§ Your goal: Report each line below that contains the word "Corp", copying every such line in full.
**** Recorded information ****
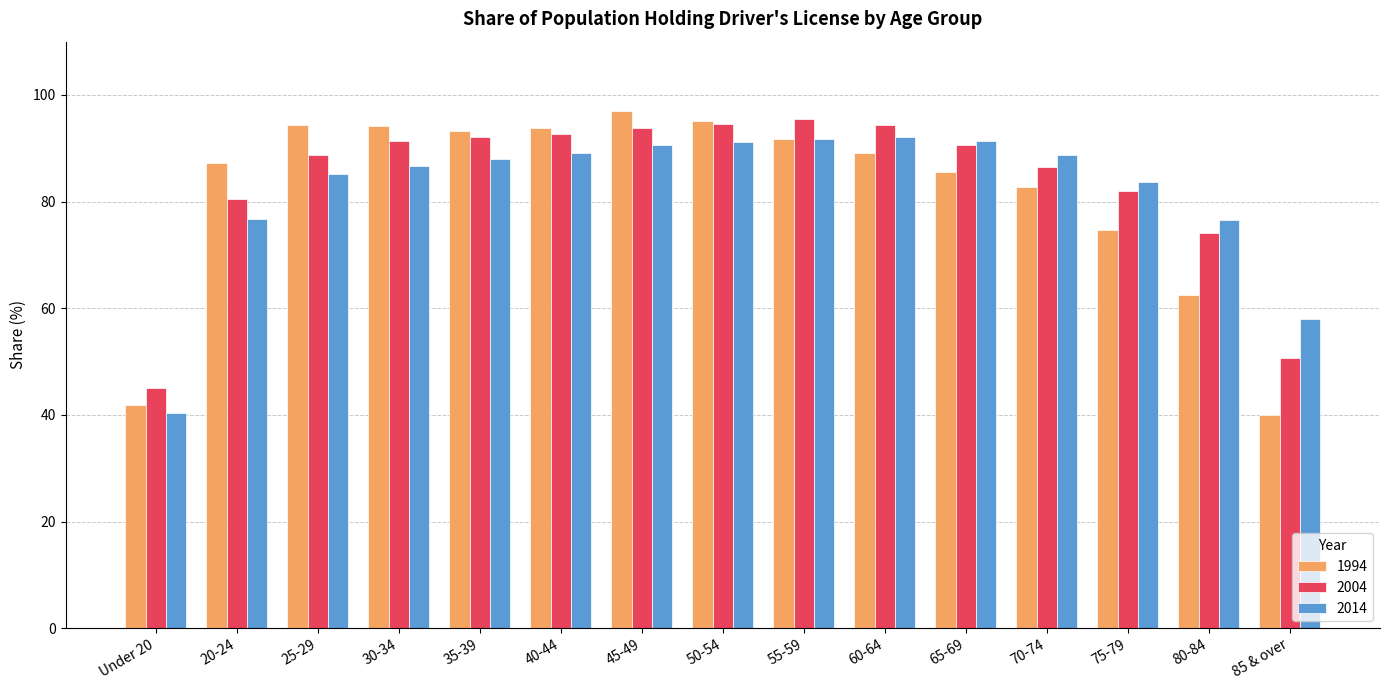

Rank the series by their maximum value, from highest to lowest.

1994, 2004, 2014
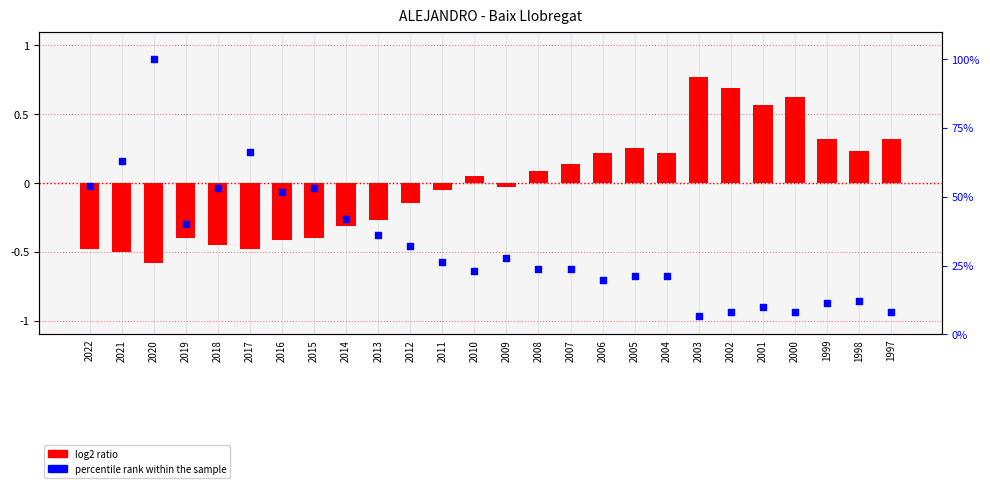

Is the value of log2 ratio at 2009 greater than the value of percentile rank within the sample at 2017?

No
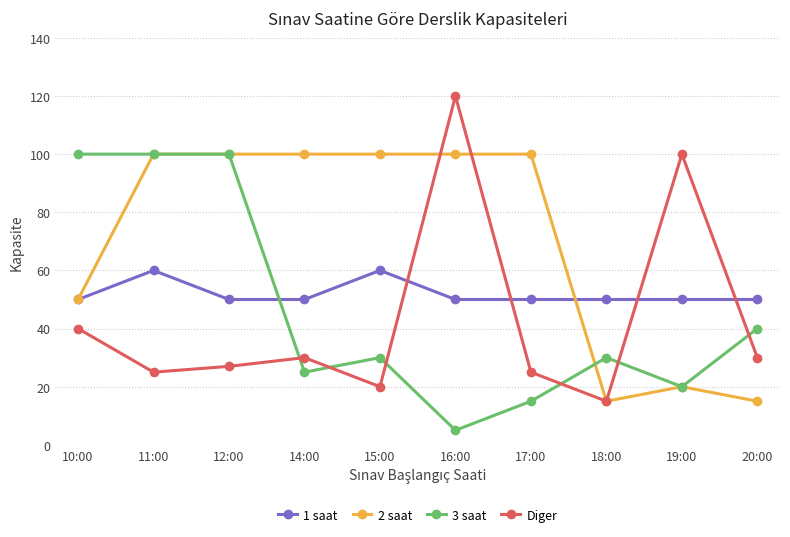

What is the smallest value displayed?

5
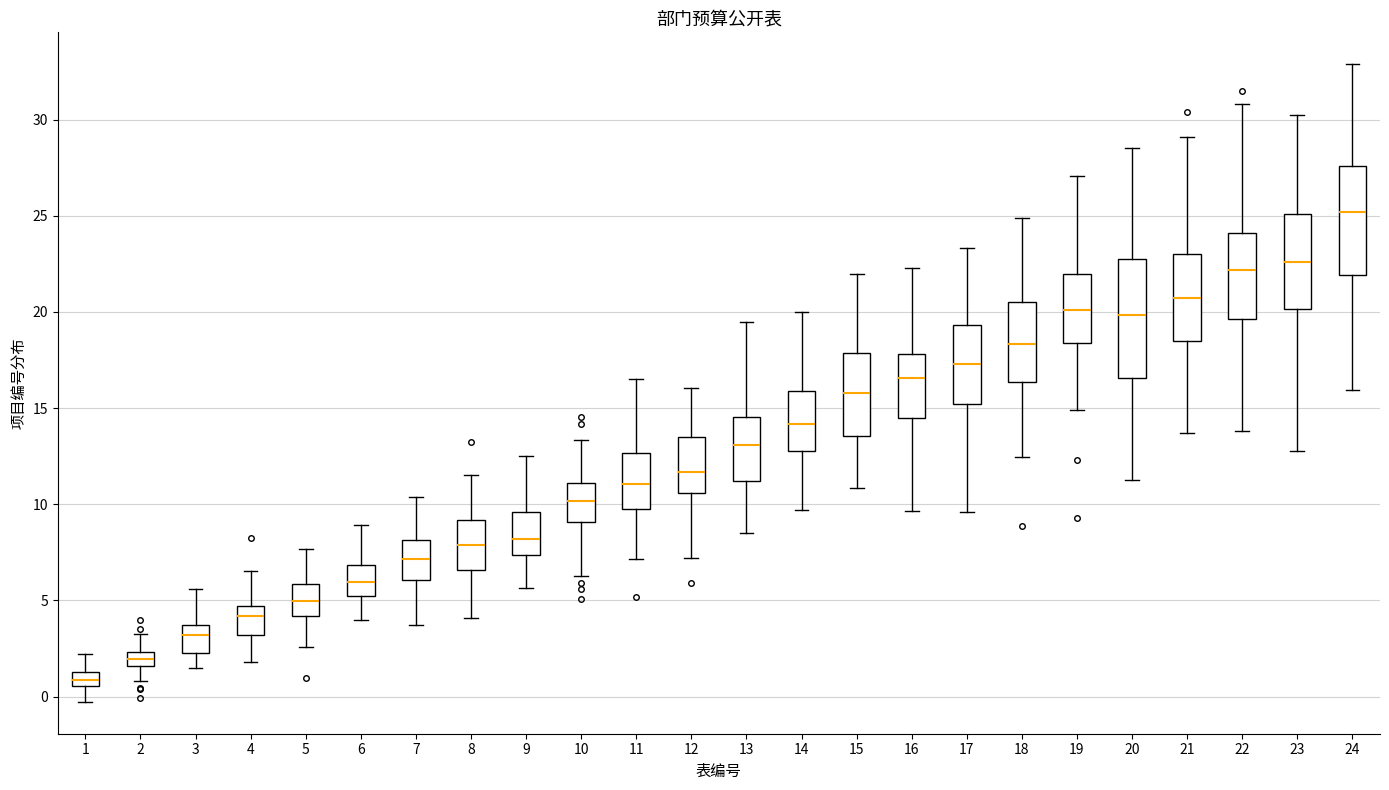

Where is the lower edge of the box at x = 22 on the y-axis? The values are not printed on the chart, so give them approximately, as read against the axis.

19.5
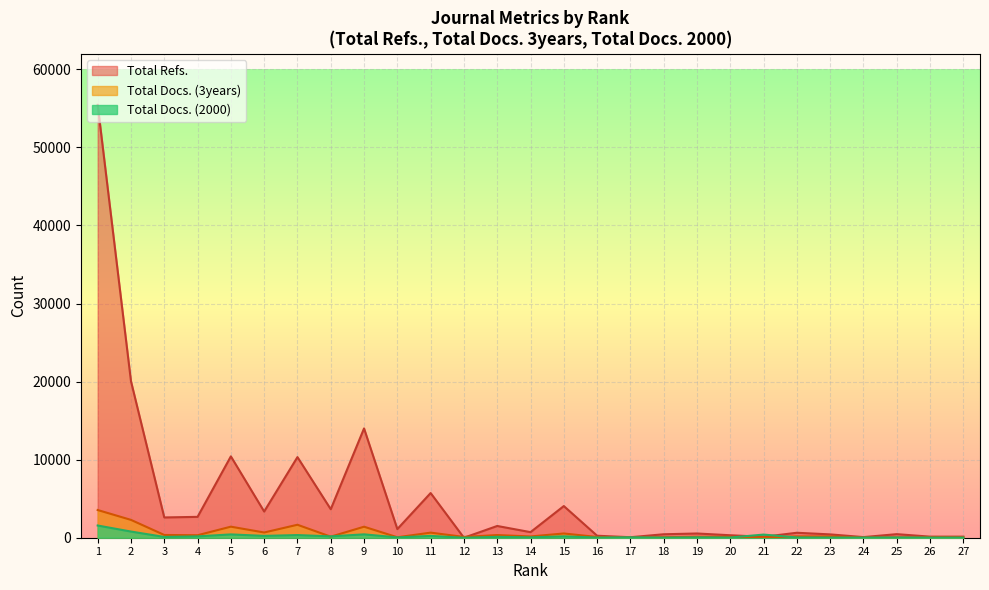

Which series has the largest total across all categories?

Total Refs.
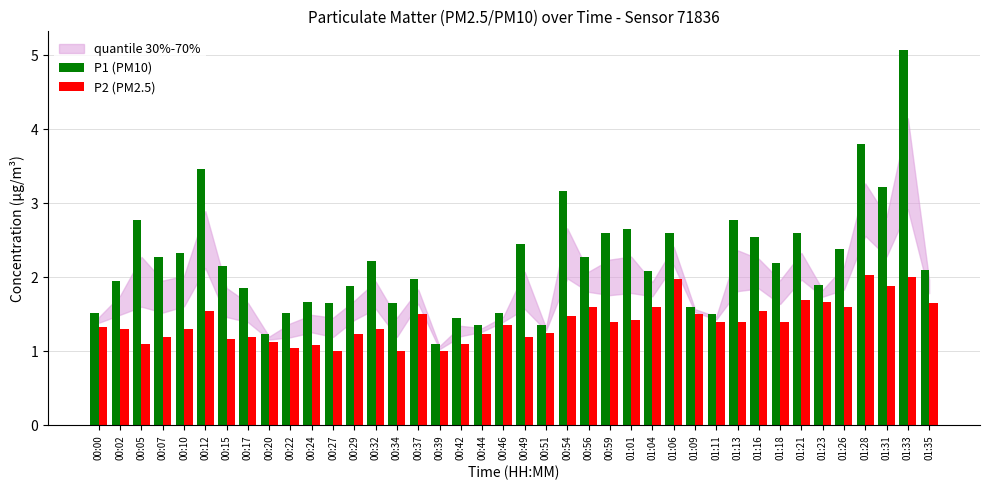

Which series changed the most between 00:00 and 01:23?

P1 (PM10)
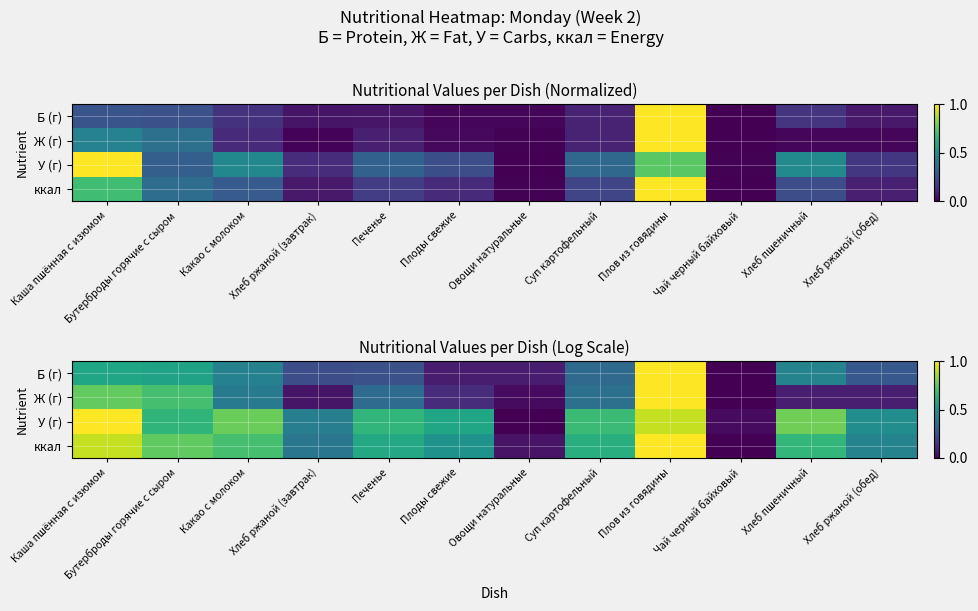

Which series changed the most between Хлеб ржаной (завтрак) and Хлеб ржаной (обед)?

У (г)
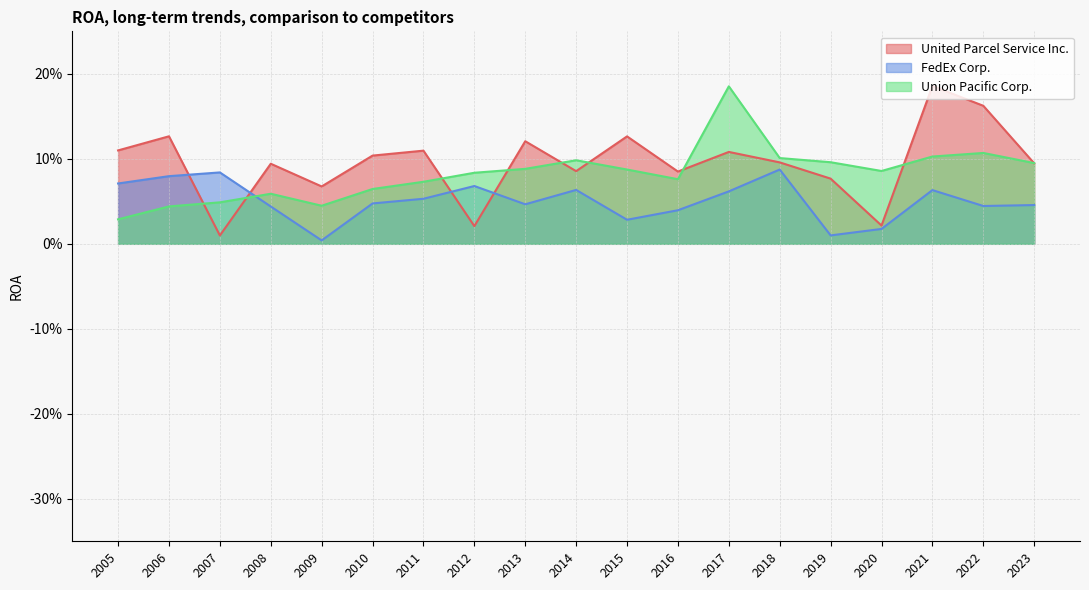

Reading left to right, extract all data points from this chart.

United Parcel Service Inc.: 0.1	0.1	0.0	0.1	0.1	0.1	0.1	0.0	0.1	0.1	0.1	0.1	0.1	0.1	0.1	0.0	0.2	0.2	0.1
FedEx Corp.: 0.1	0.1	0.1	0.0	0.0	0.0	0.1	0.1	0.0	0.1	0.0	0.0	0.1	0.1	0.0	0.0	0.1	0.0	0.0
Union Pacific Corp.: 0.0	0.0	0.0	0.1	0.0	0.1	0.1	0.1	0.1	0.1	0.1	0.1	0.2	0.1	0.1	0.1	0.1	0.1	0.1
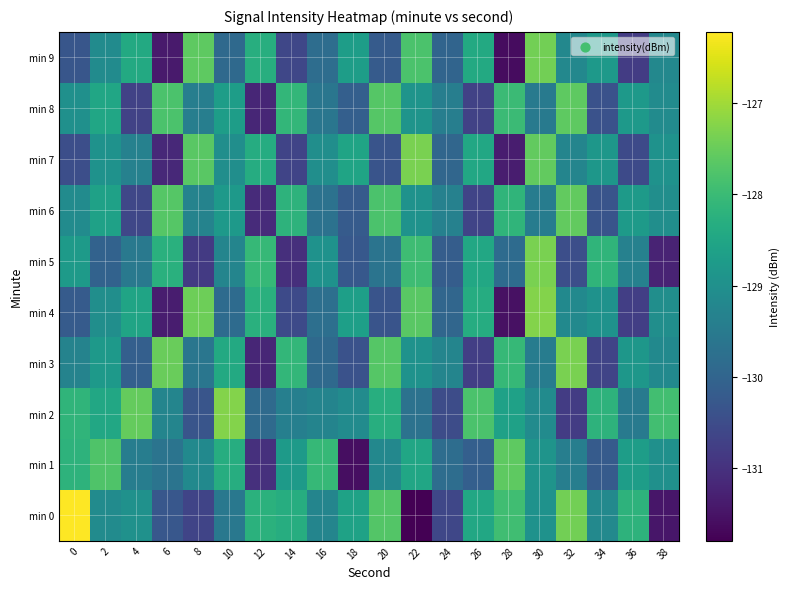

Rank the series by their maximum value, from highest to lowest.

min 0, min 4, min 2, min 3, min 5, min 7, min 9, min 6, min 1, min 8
****
§ Exercise answer:
FedEx Corp.: 0.1	0.1	0.1	0.0	0.0	0.0	0.1	0.1	0.0	0.1	0.0	0.0	0.1	0.1	0.0	0.0	0.1	0.0	0.0
Union Pacific Corp.: 0.0	0.0	0.0	0.1	0.0	0.1	0.1	0.1	0.1	0.1	0.1	0.1	0.2	0.1	0.1	0.1	0.1	0.1	0.1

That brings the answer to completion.